Inceptionv3 out of GPU memory error, even with memory management

whydoineedausername · November 20, 2019, 8:14am

inceptionv3.to(device) # 'cuda'
inceptionv3.eval()

inceptionv3.requires_grad_ = False

output = []

for batch in loader:
    torch.cuda.empty_cache()
    out = inceptionv3(batch[0].to(device))
    output.append(out.detach().cpu().numpy())
    del out

Somehow, this still winds up with a memory error. Adjusting batch size makes no difference.

Let me add that I’m using the facenet modification of inception v3, and there might be some error internal to the way the model was modified for the facenet data.

ptrblck · November 21, 2019, 4:10am

inceptionv3 itsemf doesn’t have the requires_grad attribute, which is an attribute for tensors.
Setting it to False will just create a new attribute without any effect.

If you want to run inference only, you should wrap the code in a with torch.no_grad() block:

with torch.no_grad():
    out = inceptionv3(batch)

This will save some memory by avoiding to store the intermediate activations, which would be needed for the backward pass.

Calling torch.cuda.empty_cache shouldn’t give you more memory, as it will only clear the cache, which could be reused otherwise.

whydoineedausername · November 21, 2019, 4:12am

Thank you. Is there a tutorial where these sorts of memory management details are made available that you know of? I haven’t seen anything too advanced or useful with pytorch tutorials for this.
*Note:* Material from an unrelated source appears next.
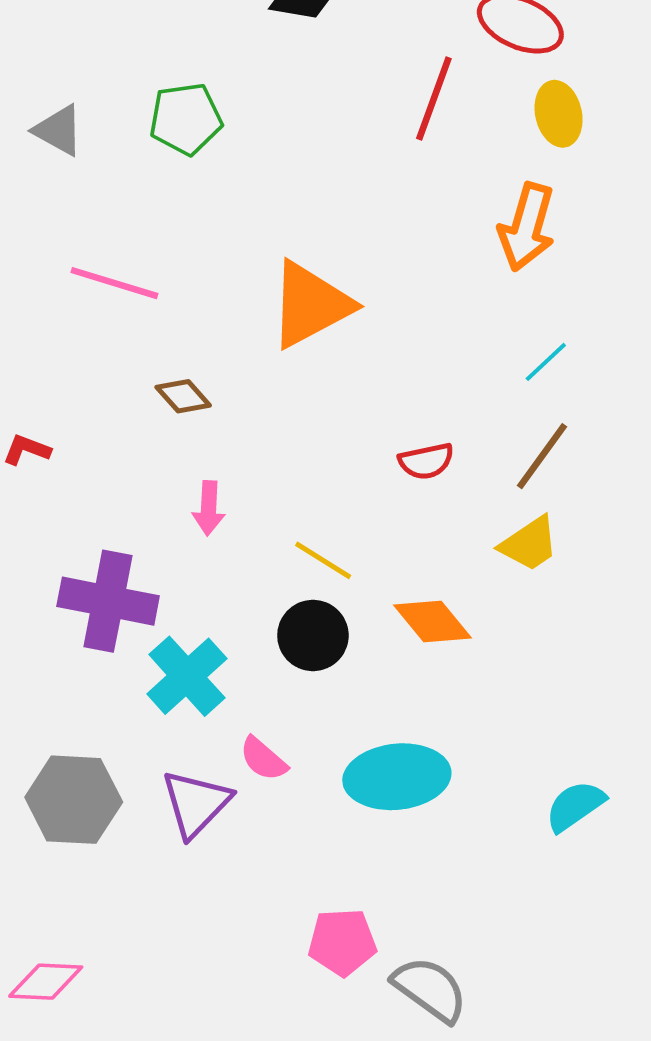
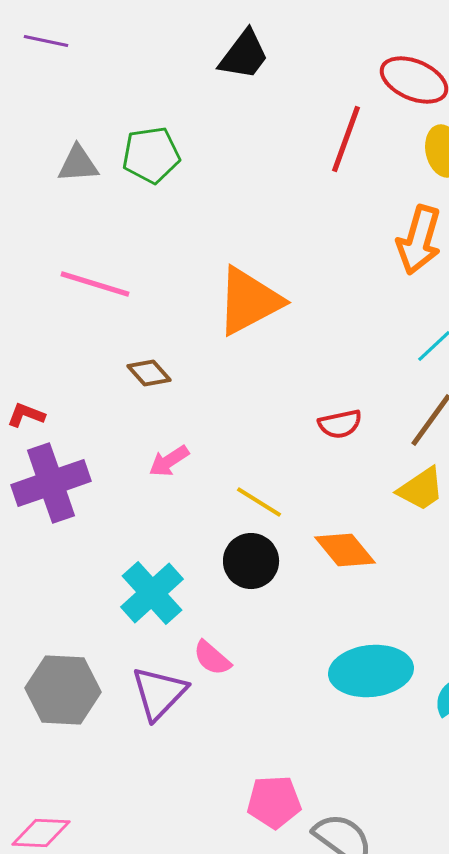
gray triangle: (58, 130) -> (78, 164), moved, turned -33
pink arrow: (209, 508) -> (169, 461), turned 54
purple cross: (108, 601) -> (51, 483), moved, turned -30
cyan ellipse: (397, 777) -> (371, 671), moved

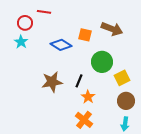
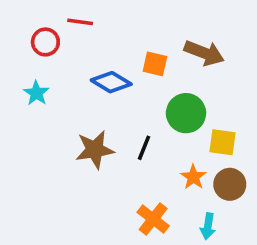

ptrblck · November 21, 2019, 4:27am

I’m not sure, if we have a tutorial specifically targeting “memory management”.
What would you like to see in such a tutorial from a user’s perspective?

whydoineedausername · November 21, 2019, 5:35am

Just common pitfalls, explanations about what parts of a model and tensors and parameters and scheduling and so on get loaded to the GPU and can thus accumulate, how to avoid accumulation, etc.